» **About this task**
Your answer is a copy of every line in the records where "frontend" appears.

══ Data for this exercise

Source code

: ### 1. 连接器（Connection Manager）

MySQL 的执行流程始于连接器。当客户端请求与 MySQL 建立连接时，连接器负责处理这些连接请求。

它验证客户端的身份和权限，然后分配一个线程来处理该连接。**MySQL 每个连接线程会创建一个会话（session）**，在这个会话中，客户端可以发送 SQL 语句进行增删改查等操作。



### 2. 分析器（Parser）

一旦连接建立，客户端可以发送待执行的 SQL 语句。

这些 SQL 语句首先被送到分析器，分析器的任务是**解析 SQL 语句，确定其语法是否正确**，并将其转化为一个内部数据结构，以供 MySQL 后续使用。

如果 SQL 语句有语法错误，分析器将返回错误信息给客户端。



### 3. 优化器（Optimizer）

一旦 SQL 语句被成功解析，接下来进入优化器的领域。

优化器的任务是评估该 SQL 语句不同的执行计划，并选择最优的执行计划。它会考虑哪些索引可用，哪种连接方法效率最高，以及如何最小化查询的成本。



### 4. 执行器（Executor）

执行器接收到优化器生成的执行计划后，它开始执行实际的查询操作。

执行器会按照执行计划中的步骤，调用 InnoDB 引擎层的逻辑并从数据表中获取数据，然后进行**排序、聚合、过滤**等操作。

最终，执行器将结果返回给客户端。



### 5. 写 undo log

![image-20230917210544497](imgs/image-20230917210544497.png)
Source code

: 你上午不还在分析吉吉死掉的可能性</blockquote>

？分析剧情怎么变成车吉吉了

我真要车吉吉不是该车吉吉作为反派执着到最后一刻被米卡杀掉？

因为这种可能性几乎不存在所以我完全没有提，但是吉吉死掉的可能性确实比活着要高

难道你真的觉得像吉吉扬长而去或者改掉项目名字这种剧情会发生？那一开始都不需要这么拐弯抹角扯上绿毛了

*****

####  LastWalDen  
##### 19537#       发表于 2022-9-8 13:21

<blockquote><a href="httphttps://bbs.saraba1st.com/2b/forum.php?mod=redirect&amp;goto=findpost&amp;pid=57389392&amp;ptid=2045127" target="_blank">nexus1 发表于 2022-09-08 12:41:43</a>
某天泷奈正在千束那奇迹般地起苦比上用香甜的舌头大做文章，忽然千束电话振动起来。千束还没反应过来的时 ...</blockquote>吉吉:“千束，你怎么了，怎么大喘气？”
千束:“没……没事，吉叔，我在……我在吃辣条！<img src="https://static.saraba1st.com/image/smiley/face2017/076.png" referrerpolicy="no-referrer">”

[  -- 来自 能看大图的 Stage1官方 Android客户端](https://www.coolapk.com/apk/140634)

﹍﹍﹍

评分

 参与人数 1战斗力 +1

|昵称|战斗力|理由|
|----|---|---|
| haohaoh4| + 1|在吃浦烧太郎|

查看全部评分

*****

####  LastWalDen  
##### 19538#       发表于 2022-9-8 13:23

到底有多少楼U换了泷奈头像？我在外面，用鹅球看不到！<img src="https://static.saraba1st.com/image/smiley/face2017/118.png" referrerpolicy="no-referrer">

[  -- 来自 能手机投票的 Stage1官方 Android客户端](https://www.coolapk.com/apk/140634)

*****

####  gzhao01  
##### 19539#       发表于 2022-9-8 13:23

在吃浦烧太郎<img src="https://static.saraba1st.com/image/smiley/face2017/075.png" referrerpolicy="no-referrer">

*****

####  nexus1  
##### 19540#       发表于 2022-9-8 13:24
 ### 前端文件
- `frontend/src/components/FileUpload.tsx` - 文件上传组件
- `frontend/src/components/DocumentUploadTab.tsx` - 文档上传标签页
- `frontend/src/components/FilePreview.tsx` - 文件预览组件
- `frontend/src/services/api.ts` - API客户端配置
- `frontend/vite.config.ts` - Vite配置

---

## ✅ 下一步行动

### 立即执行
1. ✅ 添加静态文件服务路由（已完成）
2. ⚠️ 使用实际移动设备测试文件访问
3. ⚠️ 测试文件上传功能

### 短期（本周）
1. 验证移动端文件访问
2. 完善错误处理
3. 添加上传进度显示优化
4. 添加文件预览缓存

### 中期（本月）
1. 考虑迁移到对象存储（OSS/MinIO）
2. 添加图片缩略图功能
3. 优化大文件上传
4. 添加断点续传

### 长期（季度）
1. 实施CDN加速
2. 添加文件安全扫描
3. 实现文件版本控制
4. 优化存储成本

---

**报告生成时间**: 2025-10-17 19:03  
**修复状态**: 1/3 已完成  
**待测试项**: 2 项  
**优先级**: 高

════

» **Task answer**
- `frontend/src/components/FileUpload.tsx` - 文件上传组件
- `frontend/src/components/DocumentUploadTab.tsx` - 文档上传标签页
- `frontend/src/components/FilePreview.tsx` - 文件预览组件
- `frontend/src/services/api.ts` - API客户端配置
- `frontend/vite.config.ts` - Vite配置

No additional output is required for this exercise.